## EXTRAIT CHOISI
============

Vous avez la parole, Monsieur Renucci.

M. Jean-François Renucci, professeur à l’université de Nice Sophia-Antipolis - Je suis heureux et très honoré de participer à votre important travail de réflexion sur le droit pénal des mineurs. Je me suis beaucoup intéressé à cette question pendant une quinzaine d’années. Depuis, je l’ai un peu délaissée au profit du droit européen en matière de droits de l’homme. Mais ce domaine n’est pas si éloigné de vos préoccupations. J’aurai sans doute l’occasion d’y revenir tout à l’heure. Je ne pourrai donc pas vous apporter des réponses techniques très précises, mais j’ai un certain nombre d’idées que je suis heureux de vous exposer.

La question centrale est l’ordonnance de 1945, qui a été incontestablement un texte remarquable. Ses rédacteurs ont fait preuve d’un esprit particulièrement inventif et d’une extraordinaire faculté d’adaptation. Toutefois, malgré ses immenses qualités, cette ordonnance a vieilli et n’est plus à même, me semble-t-il, de répondre très exactement et efficacement aux nouveaux défis.

Il est vrai qu’elle a été profondément et fréquemment modifiée pour prendre en compte les nouvelles réalités. Le toilettage opéré a été relativement efficace. Les réponses qui ont été apportées à la délinquance des jeunes ne sont pas, loin s’en faut, totalement obsolètes. Ce texte comporte des dispositions très intéressantes relatives à l’action de la PJJ, aux conseils de prévention et à la spécialisation de tous les acteurs intervenant en ce domaine. Il faut impérativement conserver ces acquis considérables.

Les systèmes de protection, les différentes garanties, l’assouplissement et l’accélération de la procédure constituent des avancées très importantes et fort intéressantes. Cela dit, il faut être très prudent. Il est vrai que le fait pour la France d’être assez régulièrement condamnée par la Cour européenne des droits de l’homme, aux motifs que la justice est rendue trop lentement, incite le législateur à proposer des procédures de plus en plus accélérées. Le mieux est l’ennemi du bien.

============

## INFORMATIONS FOURNIES

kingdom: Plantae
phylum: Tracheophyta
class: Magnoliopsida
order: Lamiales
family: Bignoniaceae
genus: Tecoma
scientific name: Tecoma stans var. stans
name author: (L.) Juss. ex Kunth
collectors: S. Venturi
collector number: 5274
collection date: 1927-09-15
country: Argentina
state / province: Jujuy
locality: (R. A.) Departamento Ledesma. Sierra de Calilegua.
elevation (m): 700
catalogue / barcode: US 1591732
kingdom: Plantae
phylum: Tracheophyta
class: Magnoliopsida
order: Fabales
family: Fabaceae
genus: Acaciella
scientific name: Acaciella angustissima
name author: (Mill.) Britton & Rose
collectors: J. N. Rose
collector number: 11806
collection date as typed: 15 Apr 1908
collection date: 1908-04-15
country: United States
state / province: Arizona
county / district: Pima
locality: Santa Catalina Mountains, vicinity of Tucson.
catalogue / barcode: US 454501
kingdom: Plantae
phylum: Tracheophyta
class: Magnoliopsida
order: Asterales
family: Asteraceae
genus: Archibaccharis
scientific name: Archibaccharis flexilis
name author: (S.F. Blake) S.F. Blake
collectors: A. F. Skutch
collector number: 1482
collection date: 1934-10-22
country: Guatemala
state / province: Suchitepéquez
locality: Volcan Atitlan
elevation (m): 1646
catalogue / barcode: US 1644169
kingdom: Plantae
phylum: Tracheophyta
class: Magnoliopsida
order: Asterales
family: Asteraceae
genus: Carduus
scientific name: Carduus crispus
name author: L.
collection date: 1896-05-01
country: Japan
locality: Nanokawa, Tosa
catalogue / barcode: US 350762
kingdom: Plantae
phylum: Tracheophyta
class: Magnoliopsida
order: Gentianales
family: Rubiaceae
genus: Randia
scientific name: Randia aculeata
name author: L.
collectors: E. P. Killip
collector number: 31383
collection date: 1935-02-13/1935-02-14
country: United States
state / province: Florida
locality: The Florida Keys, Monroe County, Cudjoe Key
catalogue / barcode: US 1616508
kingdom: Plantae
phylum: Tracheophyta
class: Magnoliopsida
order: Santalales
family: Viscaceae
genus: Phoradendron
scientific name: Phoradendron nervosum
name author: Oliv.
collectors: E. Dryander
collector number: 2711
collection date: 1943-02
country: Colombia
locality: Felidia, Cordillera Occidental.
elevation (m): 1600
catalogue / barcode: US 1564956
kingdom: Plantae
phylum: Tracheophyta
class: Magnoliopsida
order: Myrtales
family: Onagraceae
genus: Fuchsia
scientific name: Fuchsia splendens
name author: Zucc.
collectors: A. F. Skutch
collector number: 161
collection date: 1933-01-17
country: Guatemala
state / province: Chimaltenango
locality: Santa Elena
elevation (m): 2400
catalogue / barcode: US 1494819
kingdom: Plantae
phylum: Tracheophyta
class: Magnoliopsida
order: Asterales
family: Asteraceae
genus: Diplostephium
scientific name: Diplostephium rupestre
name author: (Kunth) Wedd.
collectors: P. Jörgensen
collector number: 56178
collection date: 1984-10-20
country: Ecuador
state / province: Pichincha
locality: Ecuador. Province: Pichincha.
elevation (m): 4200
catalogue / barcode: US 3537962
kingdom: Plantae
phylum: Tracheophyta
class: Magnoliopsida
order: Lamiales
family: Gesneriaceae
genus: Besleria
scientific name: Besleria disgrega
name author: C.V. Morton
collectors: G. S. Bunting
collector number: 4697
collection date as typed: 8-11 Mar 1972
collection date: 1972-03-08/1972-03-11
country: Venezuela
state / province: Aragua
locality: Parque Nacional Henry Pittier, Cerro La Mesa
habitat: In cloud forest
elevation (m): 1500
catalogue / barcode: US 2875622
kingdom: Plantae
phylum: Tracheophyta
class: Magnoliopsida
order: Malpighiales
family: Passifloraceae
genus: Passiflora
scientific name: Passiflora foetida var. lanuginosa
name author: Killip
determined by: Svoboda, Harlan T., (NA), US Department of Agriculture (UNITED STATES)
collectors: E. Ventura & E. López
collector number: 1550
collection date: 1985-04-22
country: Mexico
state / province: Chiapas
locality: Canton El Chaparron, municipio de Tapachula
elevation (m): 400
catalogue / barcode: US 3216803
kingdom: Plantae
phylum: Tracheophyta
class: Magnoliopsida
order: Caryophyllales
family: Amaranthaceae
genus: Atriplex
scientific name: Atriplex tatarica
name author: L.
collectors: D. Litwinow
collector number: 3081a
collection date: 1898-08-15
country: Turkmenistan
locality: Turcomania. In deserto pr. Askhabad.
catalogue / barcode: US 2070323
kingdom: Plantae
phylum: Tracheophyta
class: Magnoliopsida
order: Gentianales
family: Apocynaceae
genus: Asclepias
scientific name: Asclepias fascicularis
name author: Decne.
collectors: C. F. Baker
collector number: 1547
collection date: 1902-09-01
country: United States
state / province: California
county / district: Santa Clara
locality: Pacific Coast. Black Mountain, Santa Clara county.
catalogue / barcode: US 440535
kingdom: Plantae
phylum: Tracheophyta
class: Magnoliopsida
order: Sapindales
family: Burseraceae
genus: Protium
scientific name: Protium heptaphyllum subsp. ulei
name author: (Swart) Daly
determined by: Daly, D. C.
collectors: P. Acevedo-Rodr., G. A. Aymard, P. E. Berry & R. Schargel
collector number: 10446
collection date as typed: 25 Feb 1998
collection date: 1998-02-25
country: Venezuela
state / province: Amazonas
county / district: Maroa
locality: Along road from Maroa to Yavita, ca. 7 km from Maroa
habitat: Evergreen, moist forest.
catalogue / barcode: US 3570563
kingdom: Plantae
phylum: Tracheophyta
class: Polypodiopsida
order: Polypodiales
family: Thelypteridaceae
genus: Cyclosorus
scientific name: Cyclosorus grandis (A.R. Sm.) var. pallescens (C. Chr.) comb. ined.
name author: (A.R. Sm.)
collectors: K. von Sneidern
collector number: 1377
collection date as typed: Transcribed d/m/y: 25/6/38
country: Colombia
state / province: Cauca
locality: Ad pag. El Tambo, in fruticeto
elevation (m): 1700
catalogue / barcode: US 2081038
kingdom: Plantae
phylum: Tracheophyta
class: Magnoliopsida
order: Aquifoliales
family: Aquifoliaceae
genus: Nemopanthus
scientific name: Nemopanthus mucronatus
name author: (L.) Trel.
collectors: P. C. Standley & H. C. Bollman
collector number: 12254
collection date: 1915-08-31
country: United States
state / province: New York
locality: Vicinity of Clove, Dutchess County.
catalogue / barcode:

============

## TÂCHES À EFFECTUER
1) Dans l'extrait sur le droit pénal des mineurs, relevez, s'il vous plaît, les domaines auxquels se rapportent les dispositions de l'ordonnance de 1945 jugées « très intéressantes ».
2) Poursuivez l'extrait sur le droit pénal des mineurs à partir de la phrase « Le mieux est l'ennemi du bien. »

## RÉPONSES PAR TÂCHE
1)
- L'action de la PJJ
- Les conseils de prévention
- La spécialisation de tous les acteurs intervenant en ce domaine

2)
Certes, il est nécessaire que de telles procédures existent. Mais si la France est souvent condamnée par la Cour européenne des droits de l’homme, c’est faute de procès équitable. Or, ce dernier implique que les affaires soient jugées dans un délai raisonnable. S’il n’est pas bon qu’une affaire soit jugée trop lentement, il ne faut pas non plus qu’elle le soit trop rapidement -la question ne s’est pas encore posée, mais elle le sera sans doute un jour- car nous risquons d’être condamnés pour avoir jugé dans des délais déraisonnables. Il est demandé de se prononcer non pas rapidement mais dans un délai raisonnable. Or, les affaires doivent être bien jugées, ce qui demande quelquefois du temps.

L’ordonnance de 1945 comporte une gamme très large de mesures qui me paraissent intéressantes, telles que l’admonestation, la remise aux parents ou à des tiers, la médiation-réparation. Ces mesures, que peut prononcer le juge des enfants, me paraissent suffisantes, mais elles doivent être maniées avec d’infinies précautions eu égard aux principes européens. Je pense en particulier à la médiation-réparation.

J’en reviens à la Convention européenne des droits de l’homme. La notion clé est le droit à un procès équitable tant pour le majeur que pour le mineur. Or, je ne suis pas certain que la médiation-réparation permette de respecter tous les droits de ce dernier. Peut-être attache-t-on à la parole de celui-ci trop d’importance. Peut-être fait-on aussi l’économie d’une procédure judiciaire, ce qui peut parfois constituer une erreur. Le fait de passer en justice peut aussi être un atout sur le plan pédagogique. Je ne suis pas certain qu’une procédure rapide incite le mineur à réfléchir à son acte.

Par ailleurs, un certain nombre de mesures ont été prises, notamment par une circulaire ministérielle de 1998. Je pense notamment à l’éloignement des mineurs, qui me paraît une excellente mesure tant pour le milieu dans lequel ils vivent, parce qu’ils peuvent le dégrader, que pour les mineurs eux-mêmes, qui, lorsqu’ils ont sombré dans la délinquance, se croient parfois obligés de continuer de jouer le rôle de délinquant de service. Le fait de les sortir de leur milieu leur permet d’abandonner ce rôle qu’ils n’ont sans doute plus envie de jouer et les aide à se réinsérer dans le droit chemin.

Le système actuel est loin d’être totalement inefficace. Cela dit, je persiste malgré tout à penser que l’ordonnance de 1945 a trop vieilli, et ce par la force des choses ; 1945, c’est loin. Depuis, le monde, comme la délinquance des mineurs, a beaucoup évolué. Cette forme de délinquance est plus précoce et plus violente. Je n’insisterai pas sur ce point, mais il est vrai que l’évolution profonde de celle-ci doit être prise en compte par le législateur.

Cette délinquance des mineurs n’est plus seulement celle d’un parcours individuel avec les difficultés liées à l’adolescence ou au milieu. Il s’agit d’une délinquance d’exclusion qui lance un véritable défi à l’ensemble des institutions. Les jeunes éprouvent incontestablement une aversion envers certaines valeurs ainsi qu’un sentiment de force et d’impunité.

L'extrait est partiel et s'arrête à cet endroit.